Exercise description: Reproduce the listing from its start through the line with "images along with", swapping "grayscale" for "monochrome" and keeping everything else the same. Leave the pictures out.

Extracted records:
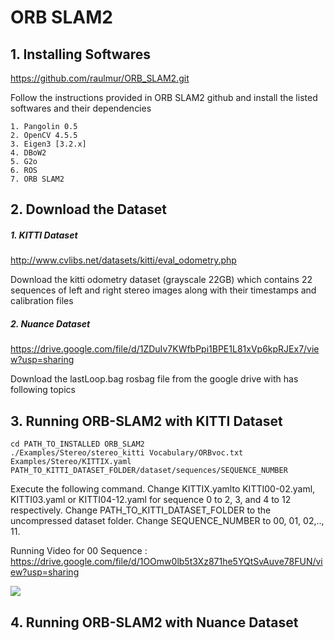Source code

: # ORB SLAM2 
## 1. Installing Softwares 

   https://github.com/raulmur/ORB_SLAM2.git

Follow the instructions provided in ORB SLAM2 github and install the listed softwares and their dependencies

    1. Pangolin 0.5
    2. OpenCV 4.5.5
    3. Eigen3 [3.2.x]
    4. DBoW2 
    5. G2o 
    6. ROS
    7. ORB SLAM2

## 2. Download the Dataset 
    
   ##### 1. KITTI Dataset 
http://www.cvlibs.net/datasets/kitti/eval_odometry.php
    
Download the kitti odometry dataset (grayscale 22GB) which contains 22 sequences of left and right stereo
images along with their timestamps and calibration files

   ##### 2. Nuance Dataset 
https://drive.google.com/file/d/1ZDuIv7KWfbPpi1BPE1L81xVp6kpRJEx7/view?usp=sharing
    
Download the lastLoop.bag rosbag file from the google drive with has following topics 

## 3. Running ORB-SLAM2 with KITTI Dataset

    cd PATH_TO_INSTALLED ORB_SLAM2
    ./Examples/Stereo/stereo_kitti Vocabulary/ORBvoc.txt Examples/Stereo/KITTIX.yaml PATH_TO_KITTI_DATASET_FOLDER/dataset/sequences/SEQUENCE_NUMBER

Execute the following command. Change KITTIX.yamlto KITTI00-02.yaml, KITTI03.yaml or KITTI04-12.yaml for sequence 0 to 2, 3, and 4 to 12 respectively.   Change PATH_TO_KITTI_DATASET_FOLDER to the uncompressed dataset folder. Change SEQUENCE_NUMBER to 00, 01, 02,.., 11.
    
Running Video for 00 Sequence : https://drive.google.com/file/d/1OOmw0lb5t3Xz871he5YQtSvAuve78FUN/view?usp=sharing

![](./images/image.png)
  

## 4. Running ORB-SLAM2 with Nuance Dataset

Task response:
Source code

: # ORB SLAM2 
## 1. Installing Softwares 

   https://github.com/raulmur/ORB_SLAM2.git

Follow the instructions provided in ORB SLAM2 github and install the listed softwares and their dependencies

    1. Pangolin 0.5
    2. OpenCV 4.5.5
    3. Eigen3 [3.2.x]
    4. DBoW2 
    5. G2o 
    6. ROS
    7. ORB SLAM2

## 2. Download the Dataset 
    
   ##### 1. KITTI Dataset 
http://www.cvlibs.net/datasets/kitti/eval_odometry.php
    
Download the kitti odometry dataset (monochrome 22GB) which contains 22 sequences of left and right stereo
images along with their timestamps and calibration files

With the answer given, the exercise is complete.